Beware the Russians!

No this is not a political piece about Vladimir Putin.

Olympic training was going on across the way, in the mountains of course. A team of Russian bobsledders moved in a couple places up our small street. They had a one-car garage and kept the bobsled in there and liked to have the garage door open while they maintained it and made modifications.

I walked our dog four times per day, at night with my husband, and every time they saw a person, even one walking a dog four times a day, every day, they immediately shut the garage door as if we were spies from another Olympic team. Believe me, aside from watching on TV a couple of times we know nothing about bobsled, luge or skeleton.

The scariest thing was that we had a 5 mph speed limit on our small and curvy street. The Russians would drive 50 mph while on a cell phone. Walking at all (there were no sidewalks) especially with an old dog, was frightening as they careened down the street.

My husband got LED lights for all our jackets, and a flashing collar and leash for the dog. They’re all dead now, the batteries, not the Russians. I don’t know how they did in the Olympics that year. Yes, the Russians, the batteries were still OK.

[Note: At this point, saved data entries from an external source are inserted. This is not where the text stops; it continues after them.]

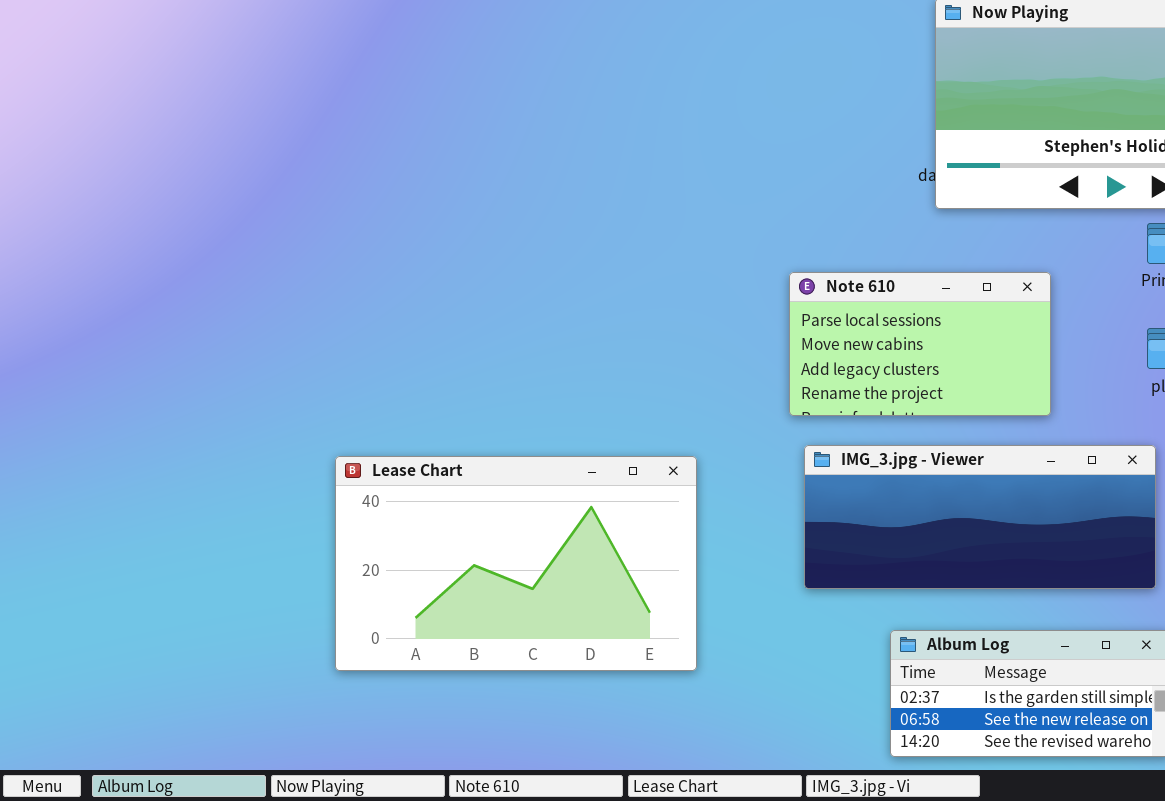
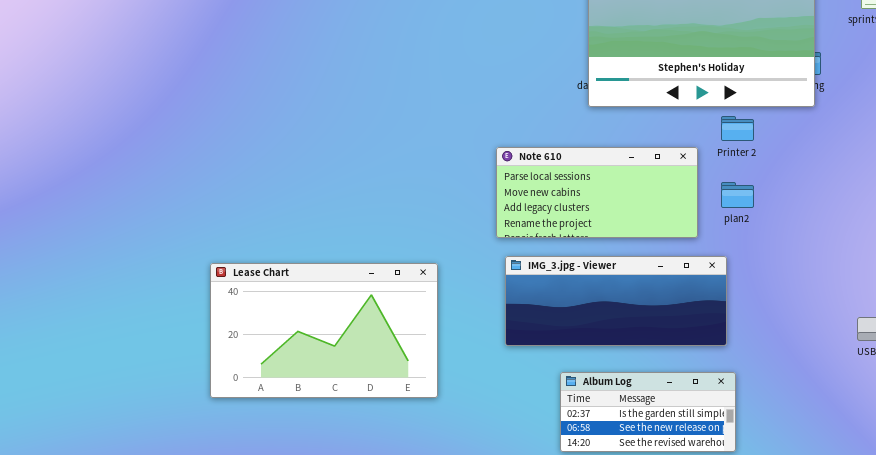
Note 610: [789,272,1051,416] -> [496,147,698,238], resized

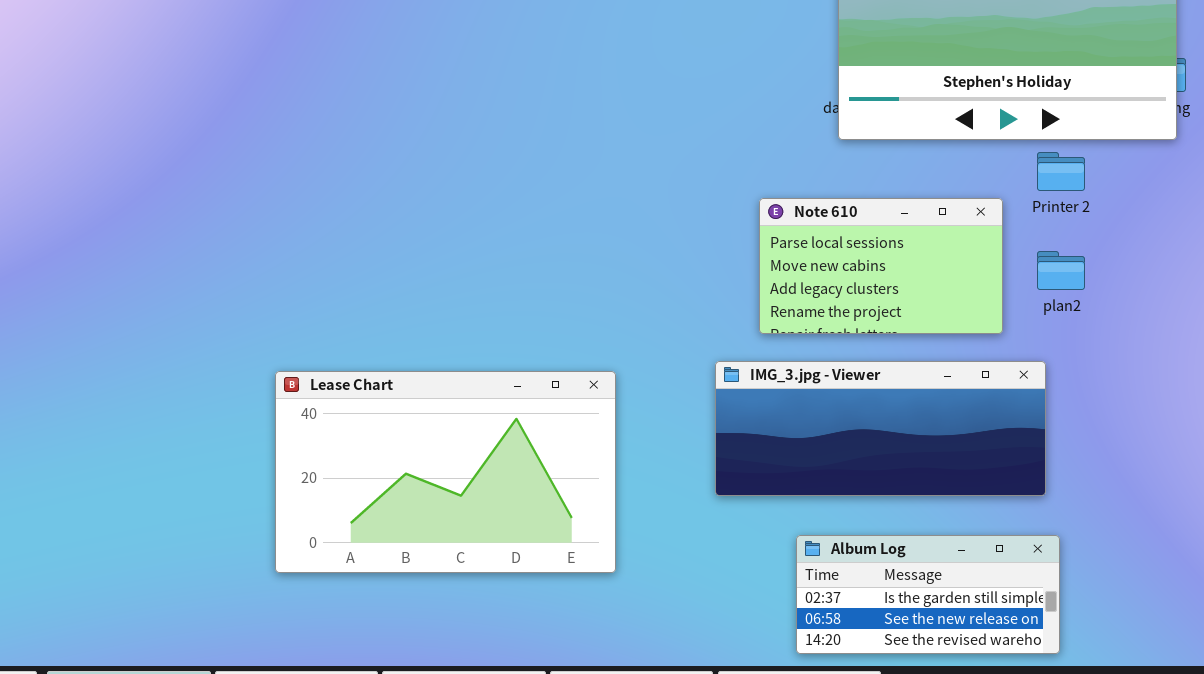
Note 610: [496,147,698,238] -> [759,198,1003,334], resized

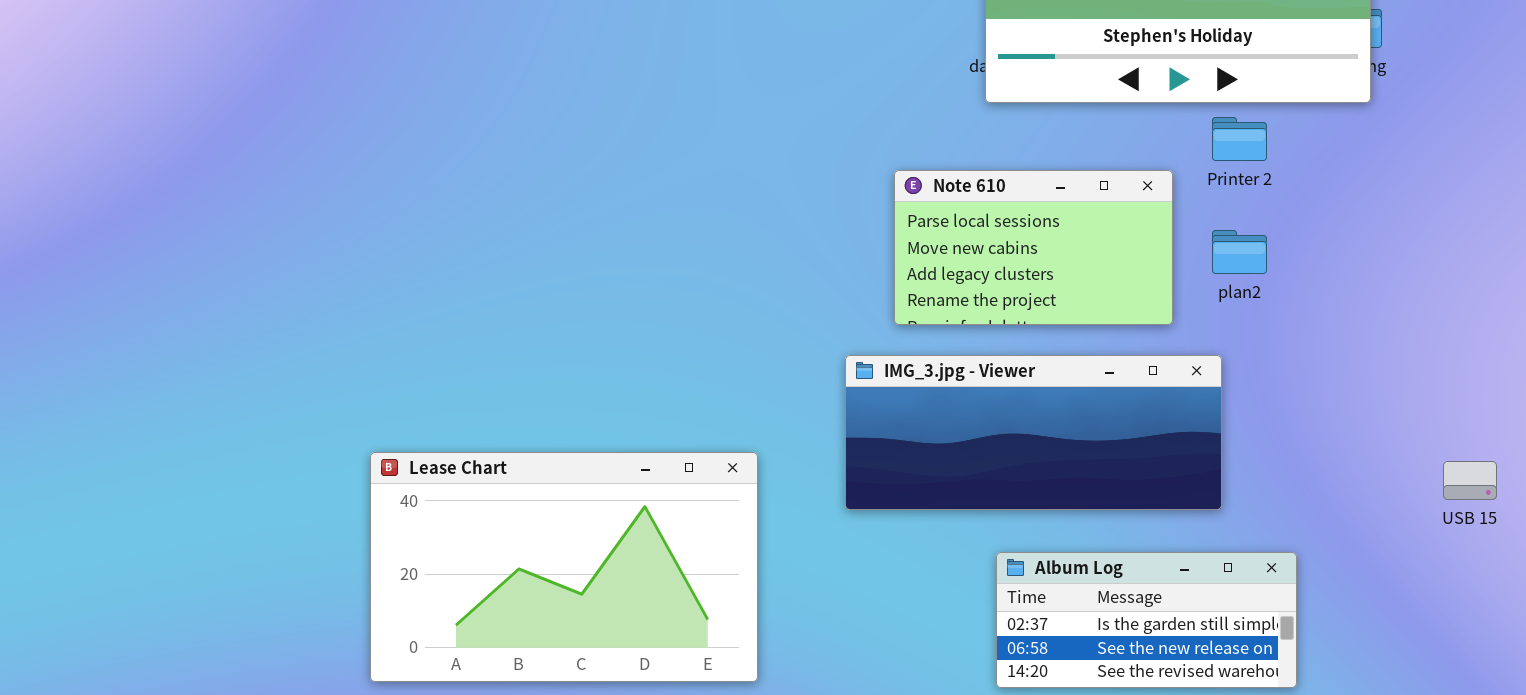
Lease Chart: [275,371,616,573] -> [370,452,758,682], moved
Album Log: [796,535,1060,654] -> [996,552,1297,688], moved

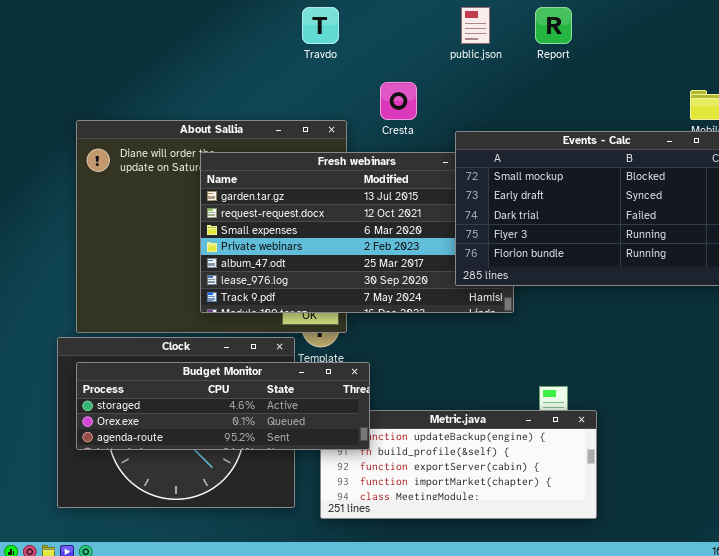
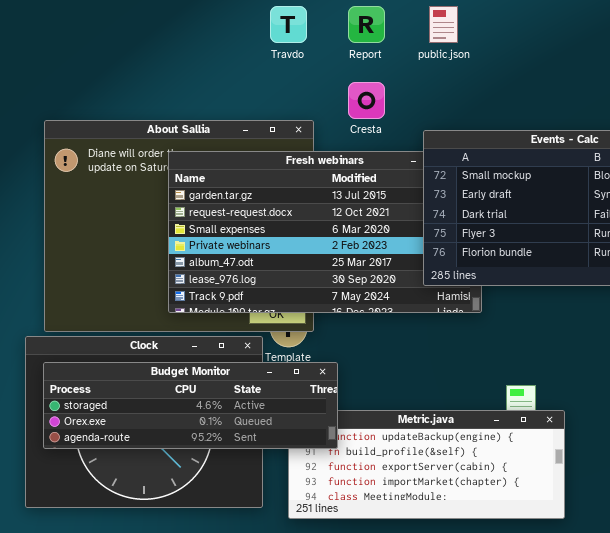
Report: [535,7,572,44] -> [348,6,385,43], moved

I still have these LED buttons on my jackets years later and people ask what they’re for. I say “to protect me from the Russians!” Then they ask me the story. It is as if I was wearing an aluminum foil hat to deter aliens!

Now we have electric winter jackets from a tool manufacturer. You press two buttons outside for the amount of warmth you wish. Everyone asks why I have red lights on my jacket. They’re all the rage for construction workers who are out in the elements in cold winters. My husband found one for his Dad, who owns a cattle ranch, and he didn’t like it so gave it back.

My husband kept it and found me a men’s jacket that didn’t fit quite right and was too heavy for me. He sent it back and got me what he calls “the girlfriend version” that works quite well. Get extra batteries and plug them in regularly and you’re good for the winter with a warm hat, gloves and boots. A scarf would be good as an extra measure. Even silk long undies, when I’m not wearing those under pants in the cold, I use them for sleepwear.

Sources (I do not get paid for this blog in any way and haven’t ever for over 10 years, and am not trying to monetize this site)

Electric jacket: Milwaukee Tool (online and sometimes at a Home Depot)

Silks: WinterSilks (online)

My hats are mostly from Fur Hat World (online) and because of the cold I’ve a lighter one of rabbit, and a stalwart one of lamb. PETA, leave me alone. I need Cossack hats because it’s cold here and I need my ears covered because they’re a health issue. If it makes you feel better I wear Crocs. I heard a comedian say recently that Crocs are for people who have given up on life! I haven’t but a lifetime of arthritis won’t let me wear heels.

I’ve no idea where my husband got the LED buttons for our jacket zipper closures or Zoe’s flashy collar and leash. And I think that anyone who plummets down mountains on curves that would frighten anyone has a need to go fast. They weren’t trying to run us over, just being themselves. This team just happened to be Russian. Cheers, Dee



One response to “Beware the Russians!

  1. On our tenth wedding anniversary (tin) I made him dinner but five minutes before he arrived I made him a tin foil alien repellent hat. Too late, I think they got him at birth. Ha! Love you, dear.